Adrienne whimpered as he lowered his mouth and nipped her lower lip before snaking his tongue out to lap at her blood, moaning in ecstasy. “I shall enjoy this. It’s been a while since I’ve savored such a good little witch.”

Tears started to roll down Adrienne’s cheeks as she realized there was nothing she could do. Her sisters couldn’t hear her calls as her mind screamed incessantly for them. Her grandmother couldn’t hear her pleas for help. This creature, this vampire, was so powerful he’d blocked her ability to reach out to them, and now he had her completely under his control. She wouldn’t survive this. She didn’t want to survive this; she turned her thoughts to the magics she’d been born into, begging for a quick end to her suffering.

Alastair watched the emotions flicker over her face, he felt her resignation, he heard her thoughts. “Perhaps you will choose to join me, little mouse,” Alastair teased.

Adrienne couldn’t look away from him; she wanted to, but his hold on her made her body not her own.

“Do you like my new name for you, Mouse? It is fitting, I think. One with even as little magic as you would certainly fight me, but no, you just give in and choose death rather than fighting the inevitable. What a pity.”

Alastair had no fear of her running from him, she was frozen in place, awaiting his next command. He looked down at the ugly, shapeless poncho she wore and used his milky-white nails to rip it down the middle. He snatched it away from her shoulders then tossed it carelessly to the ground beside her.

“I wish to see my prize,” he said, licking his lips. He clawed at her blouse, ripping it in shreds and exposing her bra to his hungry eyes. Alastair lifted one painfully thin hand and caressed the breast beneath the lace cups holding her breasts in place. At his touch her nipple hardened, and she closed her eyes shamefully.
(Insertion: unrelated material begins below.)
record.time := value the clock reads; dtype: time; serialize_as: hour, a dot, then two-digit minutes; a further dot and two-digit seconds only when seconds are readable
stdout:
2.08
“Do not fret, Mouse. You will know all there is to know of me soon. Then you’ll not be lying with a stranger, you’ll be lying with your lover. For a while anyway, until your death.”

Adrienne’s breath caught with her fear.

“That is what you wished for, isn’t it? Death?”

Adrienne’s eyes were still closed. She was making every effort to regain some of her self-control.

Alastair knew as long as he could stare into her eyes at great length, he could keep the hypnotic control over the pretty, young witch. If she kept her eyes closed for too long, though, she may possibly be able to give him a fight. The fight he craved. He loved it when his prey fought him. It made for so much more entertainment than simply feeding.